Every held mailbox also requires a case-by-case decision routed through Legal. Hold removal, exception windows, and reapplication in the target need written approval and traceability. 

After migration, the source tenant may still need to remain available in read-only mode until legal obligations are formally closed. For active litigation, that can last far longer than the migration timeline. 

Skip this preparation, and the project can appear to be progressing while creating legal and regulatory gaps that only become visible during an audit, a court proceeding, or a regulatory review. 

The migration may be technical, but the blocker is still compliance 

This is the real lesson behind the entire issue. 

The hardest part of a Microsoft 365 tenant-to-tenant migration is not always moving the mailbox. It is preserving the legal and compliance conditions attached to that mailbox before, during, and after the move. 

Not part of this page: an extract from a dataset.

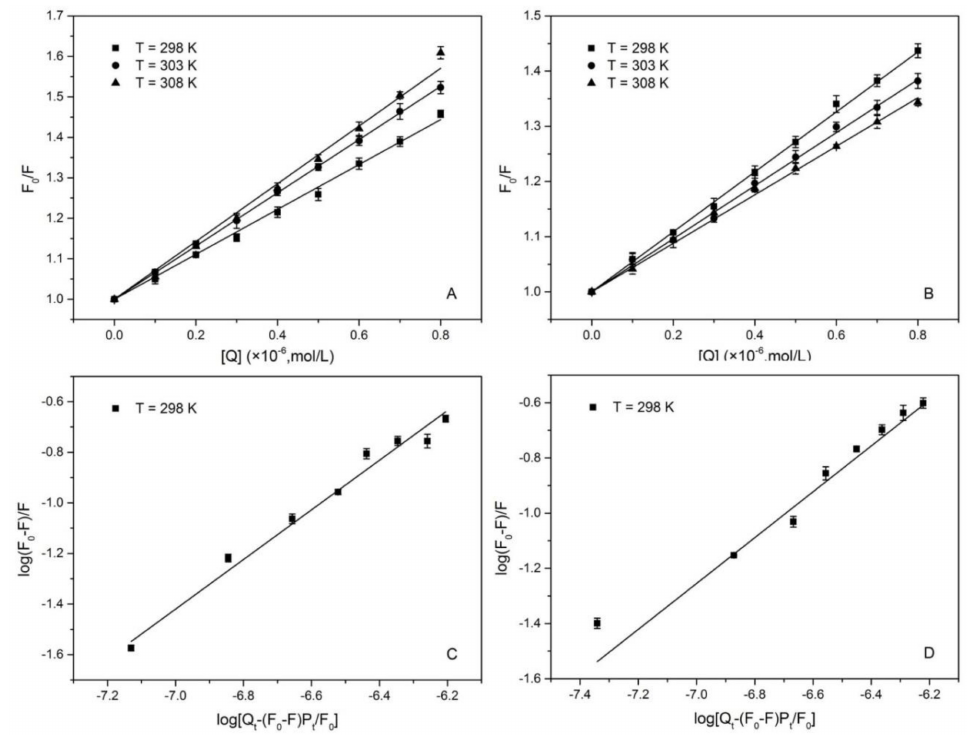
Figure 2. The plots of Stern-Volmer. ( A ): HSA-3-bromocarbazol; ( B ): HSA-1,3,6,8- tetrabromocarbazole) at 298, 303, 308 K and log [( F HSA-3-bromocarbazole and HSA-1,3,6,8-tetrabromocarbazole systems; ( C ): HSA-3-bromocarbazol; ( D ): HSA-1,3,6,8-tetrabromocarbazole) at 298 K. Data are mean ± SE (bars) ( n =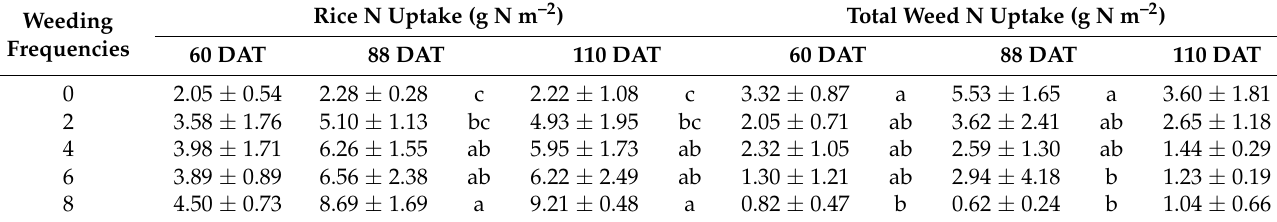
Table 2. Effect of weeding frequencies on nitrogen uptake of rice and total weeds at 60, 88, and 110 DAT (days after transplantation). Values are given as mean ± standard deviation. Values followed by different letters in each column are statistically different at p < 0.05 based on Tukey’s HSD test. 0, 2, 4, 6, and 8 was the frequency of mechanical weeding until 49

Mailboxes on hold are blocked. eDiscovery does not transfer. Retention labels, retention policies, and DLP policies do not come across automatically. 

None of that is a minor edge case. These are common migration problems, and there is no native end-to-end Microsoft solution that resolves them cleanly across tenants. 

That is why the migration cannot be treated as a technical event alone. 

The infrastructure may move the data. 

Compliance determines whether the move can stand up to legal and regulatory scrutiny.